Como nota final, deixa-se à opinião do leitor julgar se um sistema de software que essencialmente trabalha da forma estatística acima descrita, uma versão sofisticada de  auto-completação de texto que explora correlações formais extraídas de textos pré-existentes, sem ter qualquer noção sobre o que está a falar, é consciente ou não.

Verdade, a explicação acima é uma simplificação grosseira das técnicas ultrassofisticadas de interpolação multidimensional chamadas de “aprendizagem automática” ou “aprendizagem profunda”, as quais constituem recentes e impressionantes avanços da Ciência Informática. Em 2019 foi atribuído aos inventores da aprendizagem profunda, Bengio, Hinton e Lecun o Turing Award, conhecido como o Prémio “Nobel” da Informática. Atualmente, esta tecnologia encontra aplicações de enorme impacto social, no reconhecimento de imagem, tradução automática, extração de padrões de informação em contextos diversos, diagnóstico médico, construção de chatbots e muitas outras. Mas, no presente, nada tem de consciente, ou mesmo de particularmente inteligente, por muito ilusionismo que possa oferecer, ou utilidade que possa apresentar. Podemos, pois, aguardar mais uns tempos pela Singularidade, que não está para breve.
┄┄┄┄┄┄┄┄┄┄
▸ **PARTES DO EXERCÍCIO**
- A) Que aplicações da aprendizagem profunda são enumeradas no excerto fornecido?
- B) Transcreva do excerto fornecido o trecho que vai de "Como nota final, deixa-se" até "consciente ou não.".
┄┄┄┄┄┄┄┄┄┄
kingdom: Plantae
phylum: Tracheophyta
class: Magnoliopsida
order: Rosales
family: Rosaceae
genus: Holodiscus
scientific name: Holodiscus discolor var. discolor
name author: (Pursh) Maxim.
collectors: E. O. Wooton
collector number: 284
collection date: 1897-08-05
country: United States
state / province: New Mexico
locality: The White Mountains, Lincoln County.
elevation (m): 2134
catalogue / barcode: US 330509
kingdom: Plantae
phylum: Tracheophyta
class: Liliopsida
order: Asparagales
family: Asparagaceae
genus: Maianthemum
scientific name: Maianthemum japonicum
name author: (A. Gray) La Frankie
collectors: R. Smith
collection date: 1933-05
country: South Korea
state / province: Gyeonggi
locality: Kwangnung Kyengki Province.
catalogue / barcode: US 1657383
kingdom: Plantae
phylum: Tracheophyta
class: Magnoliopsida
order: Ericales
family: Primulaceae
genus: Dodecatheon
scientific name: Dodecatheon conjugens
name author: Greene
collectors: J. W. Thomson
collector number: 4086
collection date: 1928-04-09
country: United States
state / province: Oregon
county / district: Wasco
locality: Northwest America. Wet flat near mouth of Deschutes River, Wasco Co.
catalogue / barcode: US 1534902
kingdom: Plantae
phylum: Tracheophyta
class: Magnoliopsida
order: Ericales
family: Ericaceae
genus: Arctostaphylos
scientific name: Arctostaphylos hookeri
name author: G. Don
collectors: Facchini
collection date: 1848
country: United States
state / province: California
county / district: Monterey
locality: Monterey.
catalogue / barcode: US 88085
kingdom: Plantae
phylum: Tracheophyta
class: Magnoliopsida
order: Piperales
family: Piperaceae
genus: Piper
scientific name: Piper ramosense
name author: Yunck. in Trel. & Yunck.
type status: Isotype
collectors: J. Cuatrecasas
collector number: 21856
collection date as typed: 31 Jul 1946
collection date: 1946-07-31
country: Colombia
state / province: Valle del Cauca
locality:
┄┄┄┄┄┄┄┄┄┄
▸ **LISTA DE RESPOSTAS**
- A)
- reconhecimento de imagem
- tradução automática
- extração de padrões de informação em contextos diversos
- diagnóstico médico
- construção de chatbots

- B)
Como nota final, deixa-se à opinião do leitor julgar se um sistema de software que essencialmente trabalha da forma estatística acima descrita, uma versão sofisticada de  auto-completação de texto que explora correlações formais extraídas de textos pré-existentes, sem ter qualquer noção sobre o que está a falar, é consciente ou não.